Those who succeed have much to gain. Web-savvy companies use efficiencies gained via Internet technology as a competitive weapon. For example, through its online offering InsurePoint, Atlantic Mutual, in Madison, N.J., took a cumbersome paper-based applicattion process that typically was taking a month to complete and turned it into an electronic process that churns out quotes in as fast as two business days. And by adopting a Web-based system, eCoverage, an online-only insurance player in San Francisco, has empowered its in-house users to update the computerized systems that oversee the processing of applications, rather than forcing them to depend on IT to make the changes. The upshot: quick response in a notoriously slow-reacting industry.
By connecting to their insurance companies online, Web fans say that consumers can obtain information that was once held out of reach in agents' file cabinets and insurance companies' proprietary computer systems.
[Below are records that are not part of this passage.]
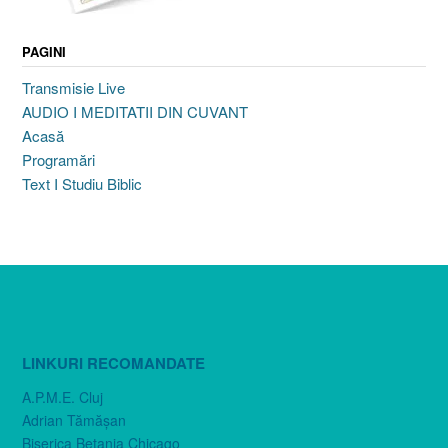
PAGINI
Transmisie Live
AUDIO I MEDITATII DIN CUVANT
Acasă
Programări
Text I Studiu Biblic
LINKURI RECOMANDATE
A.P.M.E. Cluj
Adrian Tămăşan
Biserica Betania Chicago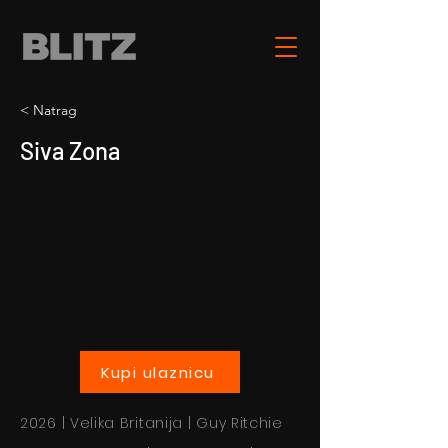
< Natrag
Siva Zona
Kupi ulaznicu
2026 | Velika Britanija | Guy Ritchie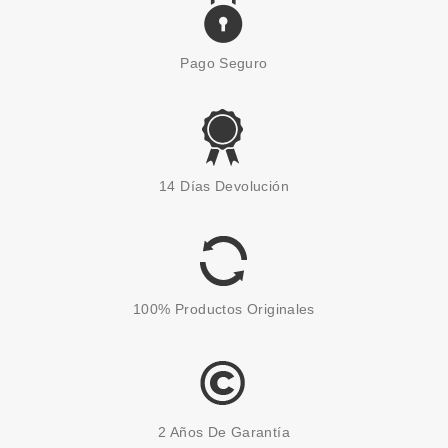
Pago Seguro
14 Días Devolución
100% Productos Originales
2 Años De Garantía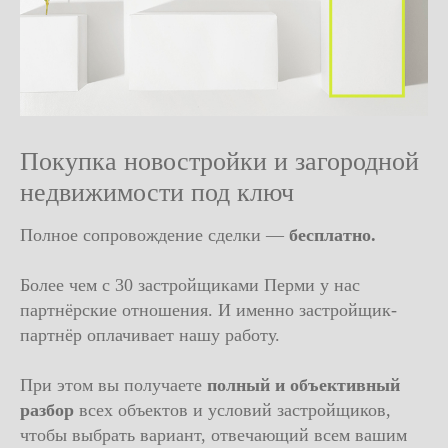
Покупка новостройки и загородной
недвижимости под ключ
Полное сопровождение сделки —
бесплатно.
Более чем с 30 застройщиками Перми у нас
партнёрские отношения. И именно застройщик-
партнёр оплачив
ает нашу работу.
При этом вы получаете
полный и объективный
разбор
всех объектов и условий застройщиков,
чтобы выбрать вариант, отвечающий всем вашим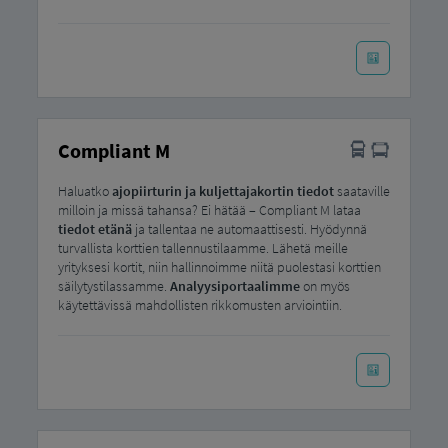
Compliant M
Haluatko
ajopiirturin ja kuljettajakortin tiedot
saataville
milloin ja missä tahansa? Ei hätää – Compliant M lataa
tiedot etänä
ja tallentaa ne automaattisesti. Hyödynnä
turvallista korttien tallennustilaamme. Lähetä meille
yrityksesi kortit, niin hallinnoimme niitä puolestasi korttien
säilytystilassamme.
Analyysiportaalimme
on myös
käytettävissä mahdollisten rikkomusten arviointiin.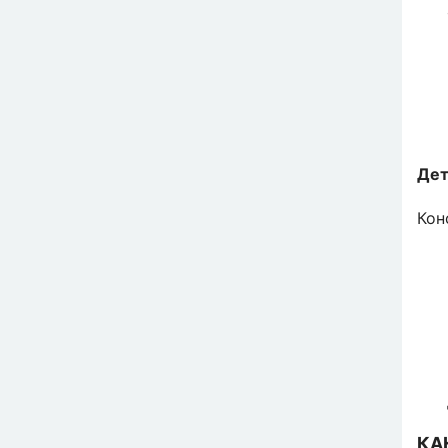
Де
Кон
КА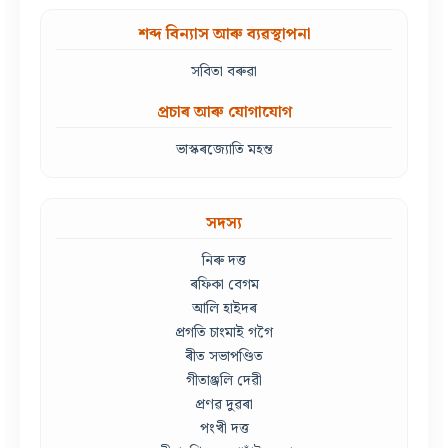
শব্দ বিন্যাস আৰু ব্যৱস্থাপনা
সবিতা বৰুৱা
প্ৰচাৰ আৰু যোগাযোগ
ভাস্কৰজ্যোতি মহন্ত
সদস্য
নিৰু দত্ত
ৰফিকা বেগম
আলি হাইদৰ
প্ৰগতি চাংমাই গগৈ
ৰীত সভাপণ্ডিত
গীতাঞ্জলি দেৱী
প্ৰণৱ দুৱৰা
পংখী দত্ত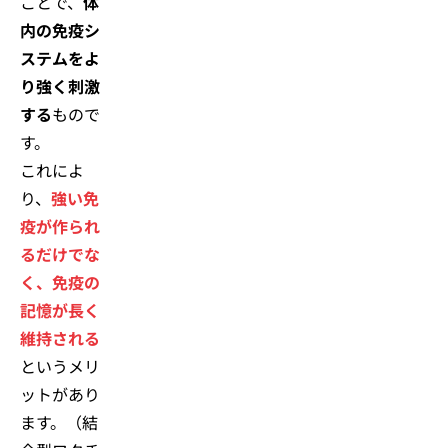
ことで、
体
内の免疫シ
ステムをよ
り強く刺激
する
もので
す。
これによ
り、
強い免
疫が作られ
るだけでな
く、免疫の
記憶が長く
維持される
というメリ
ットがあり
ます。（結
And as competitors leverage the Web, consumers will more readily be able to compare insurance offerings, shop around-the-clock, and request services, observers predict.
Forrester Research, in Cambridge, Mass., estimates that $4 billion in auto, homeowner's, and simple life insurance products will be sold via the Internet by 2003. Although small relative to an industry whose total revenues reach into the hundreds of billions, the figure is impressive considering that today's Internet sales only reach the hundreds of millions of dollars, says Todd Eyler, an analyst at Forrester.
As a result, Eyler says, it's likely that pricing will become more competitive and new products will be introduced. Like similar upheavals in the banking and brokerage industries, new players will arise and old players will stumble.
Old dog, new tricks
In terms of embracing e-commerce, the insurance industry has been the slow-moving child of the financial services world, says Gil Irwin, a partner at Booz-Allen & Hamilton, a technology consulting company in New York.
In a study Booz-Allen released last year, just 37 percent of the insurance companies said they believed that their Internet strategy is directly linked to their corporate strategy. Now Irwin says, "You can't talk to an insurance executive today without them saying 'I'm going to be out there selling on the Internet'," although it may not be their main sales channel.
But with good reason, insurance companies haven't made the quick leap into the deep end because of organizational and implementation hurdles inherent in this industry.
Three obstacle stand between Web dreams and reality: channel conflict, or concerns that companies that sell insurance via the Internet will alienate their agents; regulation, meaning the state-by-state restrictions on products that add to their complexity; and systems, or building or updating an infrastructure capable of supporting these efforts.